Marshall Chess was born into the record business. Rock and Roll Hall of Fame doo-wop group the Flamingos played his bar-mitzvah dinner. As a 25-year-old in 1967, he steered the family blues label into the psychedelic counter-culture – starting his own imprint, Cadet Concept, and nudging Waters and Wolf into stretched-out, funky blues with their respective albums Electric Mud and The Howlin’ Wolf Album. Traditionalists hated the albums, and Rolling Stone panned Electric Mud – but the album was a top label seller for years, and wound up inspiring a generation of rappers, including Public Enemy’s Chuck D.

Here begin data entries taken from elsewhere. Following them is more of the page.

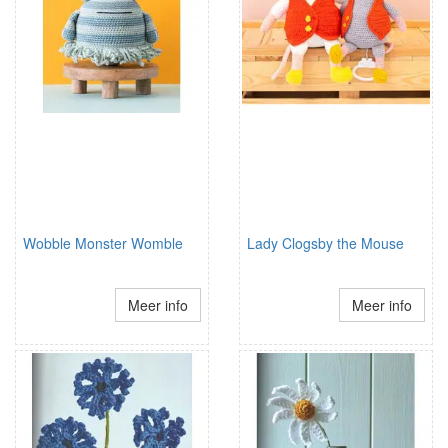
Wobble Monster Womble
Lady Clogsby the Mouse
Meer info
Meer info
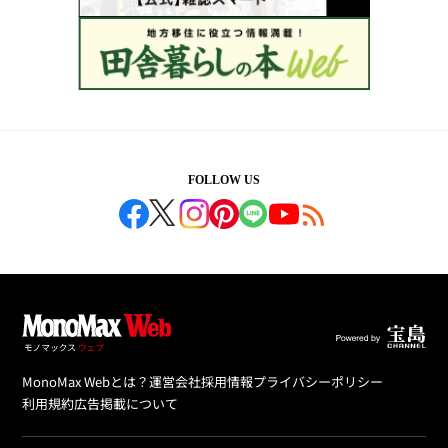
FOLLOW US
MonoMax Webとは？
運営会社
採用情報
プライバシーポリシー
利用規約
広告掲載について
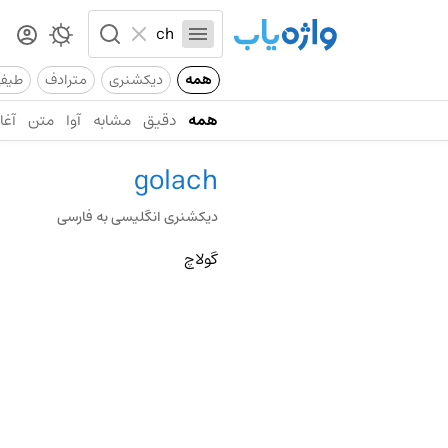
همه
دیکشنری
مترادف
طیف
همه
دقیق
مشابه
آوا
متن
آغاز
golach
دیکشنری انگلیسی به فارسی
گولاچ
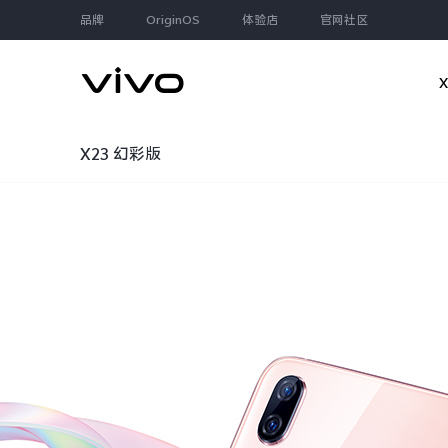
品牌
OriginOS
体验店
官网社区
X23 幻彩版
大家都在搜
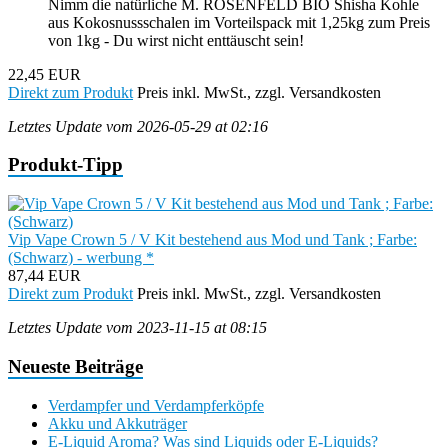
Nimm die natürliche M. ROSENFELD BIO Shisha Kohle
aus Kokosnussschalen im Vorteilspack mit 1,25kg zum Preis
von 1kg - Du wirst nicht enttäuscht sein!
22,45 EUR
Direkt zum Produkt
Preis inkl. MwSt., zzgl. Versandkosten
Letztes Update vom 2026-05-29 at 02:16
Produkt-Tipp
Vip Vape Crown 5 / V Kit bestehend aus Mod und Tank ; Farbe:
(Schwarz) - werbung *
87,44 EUR
Direkt zum Produkt
Preis inkl. MwSt., zzgl. Versandkosten
Letztes Update vom 2023-11-15 at 08:15
Neueste Beiträge
Verdampfer und Verdampferköpfe
Akku und Akkuträger
E-Liquid Aroma? Was sind Liquids oder E-Liquids?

“Marshall brought the youth vision to Chess,” says Robert Gordon, a Memphis blues historian who wrote the definitive Waters biography, 2002’s Can’t Be Satisfied. “It was ahead of its time. I dismissed it upon hearing it, and not until Chuck D turned me onto it did I go back with open ears. It was f–kin’  rockin’, man! It took me 40 years to catch up to Marshall’s vision.”

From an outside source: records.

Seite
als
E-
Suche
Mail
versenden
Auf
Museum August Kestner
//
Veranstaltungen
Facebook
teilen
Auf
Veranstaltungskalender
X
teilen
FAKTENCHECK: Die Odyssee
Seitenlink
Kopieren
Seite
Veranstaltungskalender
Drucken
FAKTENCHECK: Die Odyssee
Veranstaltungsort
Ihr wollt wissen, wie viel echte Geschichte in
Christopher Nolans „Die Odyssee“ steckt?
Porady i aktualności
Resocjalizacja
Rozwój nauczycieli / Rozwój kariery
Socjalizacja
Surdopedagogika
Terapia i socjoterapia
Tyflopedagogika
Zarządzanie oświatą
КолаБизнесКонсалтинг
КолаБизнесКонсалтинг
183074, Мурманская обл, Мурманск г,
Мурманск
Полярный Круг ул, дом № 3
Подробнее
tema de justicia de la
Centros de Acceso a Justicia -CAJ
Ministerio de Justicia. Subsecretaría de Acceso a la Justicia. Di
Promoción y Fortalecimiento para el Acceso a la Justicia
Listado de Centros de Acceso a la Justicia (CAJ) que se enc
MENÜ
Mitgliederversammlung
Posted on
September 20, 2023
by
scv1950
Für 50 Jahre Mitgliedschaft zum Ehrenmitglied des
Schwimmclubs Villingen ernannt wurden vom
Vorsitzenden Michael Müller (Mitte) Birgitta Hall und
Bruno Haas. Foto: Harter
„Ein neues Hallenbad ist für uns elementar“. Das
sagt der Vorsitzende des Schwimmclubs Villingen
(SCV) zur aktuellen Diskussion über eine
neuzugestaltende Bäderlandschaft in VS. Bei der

The elder Chess, as ever, is delighted to play promo man for his latest venture. “High Temperature,” the slow-burning first single from New Moves, is scheduled for release next Friday (May 12), before the album comes out. “I want you to listen to two cuts, ‘Goin Down Slow,’ followed by ‘Mother Earth,'” Chess instructs on the Zoom, referring to tracks inspired by Howlin’ Wolf and Memphis Slim classics that deal with contemplating mortality. “I’m 80 years old, and they’re about dying with a smile. They helped me! Because I’m the epitome of going down slow.”